(Excerpt provided)
In addition, Abbas said, Israel must accept the pre-1967 lines as the basis for a two-state solution.
Abbas also told Hale that the Palestinians are prepared to work with the Quartet members – the US, EU, UN and Russia – on all the core issues like Jerusalem, borders, refugees and security, according to chief PLO negotiator Saeb Erekat.
Reports of the meeting disappointed but did not surprise Israeli officials, who have listened to a similar refrain for close to three years.
Palestinians stopped talking with Israel when it attacked Gaza in December 2008 and refused to resume talks when Prime Minister Binyamin Netanyahu took office in March 2009.
Except for a few meetings in September 2010, no negotiations have taken place even though Netanyahu has repeatedly called on the Palestinians to talk without preconditions.
In the last months, the Quartet has explored a number of conciliatory formulas, including Palestinian recognition of Israel as the homeland of the Jewish people, in exchange for a West Bank settlement freeze.
An alternative formula asks the Palestinians to drop their demand for a settlement freeze in exchange for acceptable language on the borders of a two-state solution.
But as of Sunday night, no formula had been found that would bring both sides back to the table.
The meetings Sunday and Monday come just days after a Palestinian bid to bypass talks in favor of unilateral statehood at the United Nations, appeared to have failed.
The Palestinians had asked the UN Security Council to grant it full UN membership; but as of Friday did not have the nine votes need for the initiative to pass.
The US has opposed the move. In his Ramallah meeting with Hale on Sunday, Abbas urged the US administration to reconsider its opposition to the Palestinian application for full membership in the UN.
Abbas, according to Erekat, stressed that the Palestinian statehood bid was not aimed at delegitimizing or isolating Israel, but to achieve the two-state solution.
(End Excerpt provided)
(Information supplied)
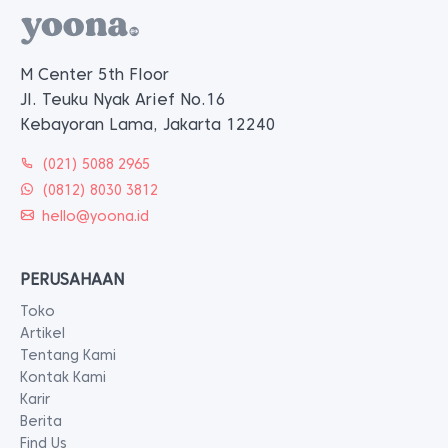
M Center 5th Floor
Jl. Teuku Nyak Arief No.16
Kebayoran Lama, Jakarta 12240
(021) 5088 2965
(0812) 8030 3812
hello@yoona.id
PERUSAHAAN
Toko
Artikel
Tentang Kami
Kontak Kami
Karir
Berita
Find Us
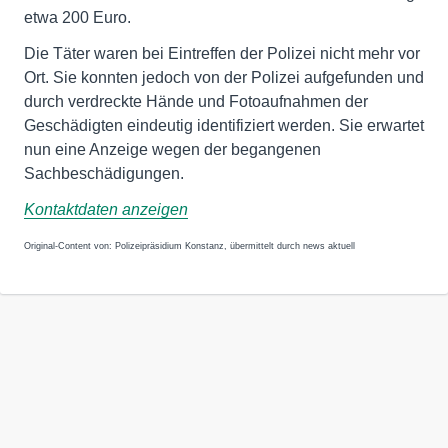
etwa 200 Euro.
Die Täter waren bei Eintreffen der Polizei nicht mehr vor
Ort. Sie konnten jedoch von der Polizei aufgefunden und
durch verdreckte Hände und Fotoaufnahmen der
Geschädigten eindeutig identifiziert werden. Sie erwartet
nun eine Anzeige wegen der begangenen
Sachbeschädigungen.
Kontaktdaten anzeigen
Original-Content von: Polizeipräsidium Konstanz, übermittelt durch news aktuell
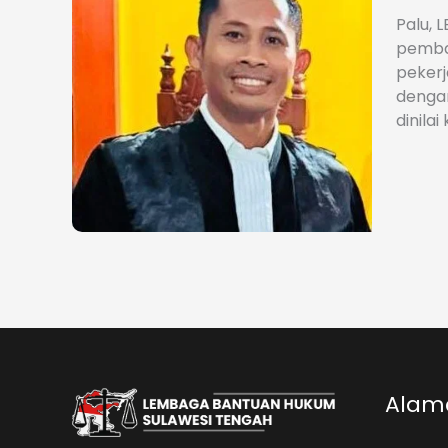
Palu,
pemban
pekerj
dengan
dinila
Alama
(End Information supplied)
(Information supplied)
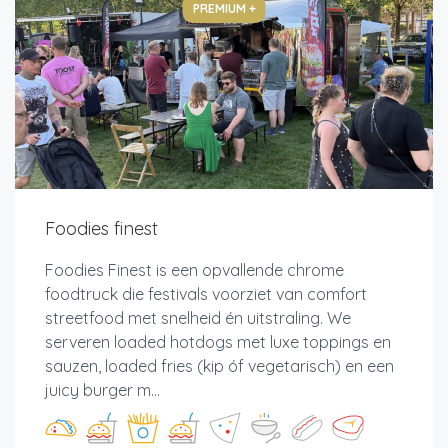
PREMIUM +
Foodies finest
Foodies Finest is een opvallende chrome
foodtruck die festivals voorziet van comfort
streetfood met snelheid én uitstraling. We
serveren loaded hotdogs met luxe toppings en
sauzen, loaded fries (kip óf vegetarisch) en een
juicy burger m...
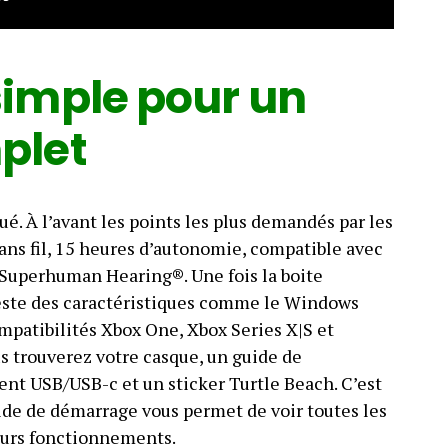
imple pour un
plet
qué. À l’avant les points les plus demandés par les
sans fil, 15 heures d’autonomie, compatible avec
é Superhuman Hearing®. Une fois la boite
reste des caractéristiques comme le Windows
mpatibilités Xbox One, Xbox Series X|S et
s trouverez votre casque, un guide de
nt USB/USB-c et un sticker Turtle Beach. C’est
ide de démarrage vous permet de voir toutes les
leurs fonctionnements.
(End Information supplied)
* _Instructions to follow_: Reproduce the news passage about Palestinian-Israeli talks and the UN statehood bid verbatim, from its first sentence to its last.

* _Task answer_:
In addition, Abbas said, Israel must accept the pre-1967 lines as the basis for a two-state solution.
Abbas also told Hale that the Palestinians are prepared to work with the Quartet members – the US, EU, UN and Russia – on all the core issues like Jerusalem, borders, refugees and security, according to chief PLO negotiator Saeb Erekat.
Reports of the meeting disappointed but did not surprise Israeli officials, who have listened to a similar refrain for close to three years.
Palestinians stopped talking with Israel when it attacked Gaza in December 2008 and refused to resume talks when Prime Minister Binyamin Netanyahu took office in March 2009.
Except for a few meetings in September 2010, no negotiations have taken place even though Netanyahu has repeatedly called on the Palestinians to talk without preconditions.
In the last months, the Quartet has explored a number of conciliatory formulas, including Palestinian recognition of Israel as the homeland of the Jewish people, in exchange for a West Bank settlement freeze.
An alternative formula asks the Palestinians to drop their demand for a settlement freeze in exchange for acceptable language on the borders of a two-state solution.
But as of Sunday night, no formula had been found that would bring both sides back to the table.
The meetings Sunday and Monday come just days after a Palestinian bid to bypass talks in favor of unilateral statehood at the United Nations, appeared to have failed.
The Palestinians had asked the UN Security Council to grant it full UN membership; but as of Friday did not have the nine votes need for the initiative to pass.
The US has opposed the move. In his Ramallah meeting with Hale on Sunday, Abbas urged the US administration to reconsider its opposition to the Palestinian application for full membership in the UN.
Abbas, according to Erekat, stressed that the Palestinian statehood bid was not aimed at delegitimizing or isolating Israel, but to achieve the two-state solution.